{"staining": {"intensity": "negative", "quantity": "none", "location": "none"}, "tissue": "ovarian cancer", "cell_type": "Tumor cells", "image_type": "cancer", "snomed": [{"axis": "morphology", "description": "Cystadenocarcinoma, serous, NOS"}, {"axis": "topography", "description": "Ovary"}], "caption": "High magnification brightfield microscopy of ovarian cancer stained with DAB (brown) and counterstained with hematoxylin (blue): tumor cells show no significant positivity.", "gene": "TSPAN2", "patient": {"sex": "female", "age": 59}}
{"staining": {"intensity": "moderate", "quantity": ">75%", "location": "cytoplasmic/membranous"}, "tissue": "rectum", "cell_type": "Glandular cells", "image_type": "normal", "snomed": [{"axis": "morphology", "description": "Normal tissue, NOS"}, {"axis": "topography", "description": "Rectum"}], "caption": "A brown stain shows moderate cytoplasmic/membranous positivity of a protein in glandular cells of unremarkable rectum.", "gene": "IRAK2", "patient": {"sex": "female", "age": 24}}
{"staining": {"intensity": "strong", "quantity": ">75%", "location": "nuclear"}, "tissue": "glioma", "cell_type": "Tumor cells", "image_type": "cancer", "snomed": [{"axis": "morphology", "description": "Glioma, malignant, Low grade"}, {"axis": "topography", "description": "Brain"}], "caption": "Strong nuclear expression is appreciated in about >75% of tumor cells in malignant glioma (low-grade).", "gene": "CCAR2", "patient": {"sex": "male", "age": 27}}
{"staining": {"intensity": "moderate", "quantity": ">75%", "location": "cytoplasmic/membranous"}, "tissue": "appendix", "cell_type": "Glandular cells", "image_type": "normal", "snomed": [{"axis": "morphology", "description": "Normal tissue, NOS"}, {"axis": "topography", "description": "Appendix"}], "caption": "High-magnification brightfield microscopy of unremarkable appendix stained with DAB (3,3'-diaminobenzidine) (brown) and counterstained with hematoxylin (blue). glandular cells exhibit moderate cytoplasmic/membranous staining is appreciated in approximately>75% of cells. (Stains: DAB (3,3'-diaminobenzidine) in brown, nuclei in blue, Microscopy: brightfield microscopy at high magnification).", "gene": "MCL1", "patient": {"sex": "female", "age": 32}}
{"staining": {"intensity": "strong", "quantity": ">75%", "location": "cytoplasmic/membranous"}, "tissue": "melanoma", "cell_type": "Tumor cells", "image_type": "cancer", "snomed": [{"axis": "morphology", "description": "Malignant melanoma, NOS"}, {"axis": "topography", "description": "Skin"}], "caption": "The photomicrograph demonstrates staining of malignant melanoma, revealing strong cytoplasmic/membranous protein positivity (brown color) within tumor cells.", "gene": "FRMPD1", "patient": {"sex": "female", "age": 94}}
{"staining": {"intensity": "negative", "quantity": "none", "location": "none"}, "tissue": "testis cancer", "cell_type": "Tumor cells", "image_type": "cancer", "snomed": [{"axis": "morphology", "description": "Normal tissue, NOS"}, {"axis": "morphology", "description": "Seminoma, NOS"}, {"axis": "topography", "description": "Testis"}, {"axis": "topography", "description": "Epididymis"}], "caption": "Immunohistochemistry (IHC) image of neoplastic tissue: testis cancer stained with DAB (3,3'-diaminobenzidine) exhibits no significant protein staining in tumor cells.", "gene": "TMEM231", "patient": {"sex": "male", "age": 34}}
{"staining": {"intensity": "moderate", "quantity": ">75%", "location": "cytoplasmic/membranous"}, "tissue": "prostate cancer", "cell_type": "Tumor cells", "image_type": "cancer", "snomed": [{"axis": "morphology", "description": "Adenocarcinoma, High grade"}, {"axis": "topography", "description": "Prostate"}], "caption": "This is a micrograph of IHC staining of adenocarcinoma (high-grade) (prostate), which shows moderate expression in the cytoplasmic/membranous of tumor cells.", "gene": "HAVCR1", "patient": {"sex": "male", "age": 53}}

→ AIM OF THE TASK:
Return every line from the entries above that includes the word "malignant".

→ ANSWER FOR THIS EXERCISE:
{"staining": {"intensity": "strong", "quantity": ">75%", "location": "nuclear"}, "tissue": "glioma", "cell_type": "Tumor cells", "image_type": "cancer", "snomed": [{"axis": "morphology", "description": "Glioma, malignant, Low grade"}, {"axis": "topography", "description": "Brain"}], "caption": "Strong nuclear expression is appreciated in about >75% of tumor cells in malignant glioma (low-grade).", "gene": "CCAR2", "patient": {"sex": "male", "age": 27}}
{"staining": {"intensity": "strong", "quantity": ">75%", "location": "cytoplasmic/membranous"}, "tissue": "melanoma", "cell_type": "Tumor cells", "image_type": "cancer", "snomed": [{"axis": "morphology", "description": "Malignant melanoma, NOS"}, {"axis": "topography", "description": "Skin"}], "caption": "The photomicrograph demonstrates staining of malignant melanoma, revealing strong cytoplasmic/membranous protein positivity (brown color) within tumor cells.", "gene": "FRMPD1", "patient": {"sex": "female", "age": 94}}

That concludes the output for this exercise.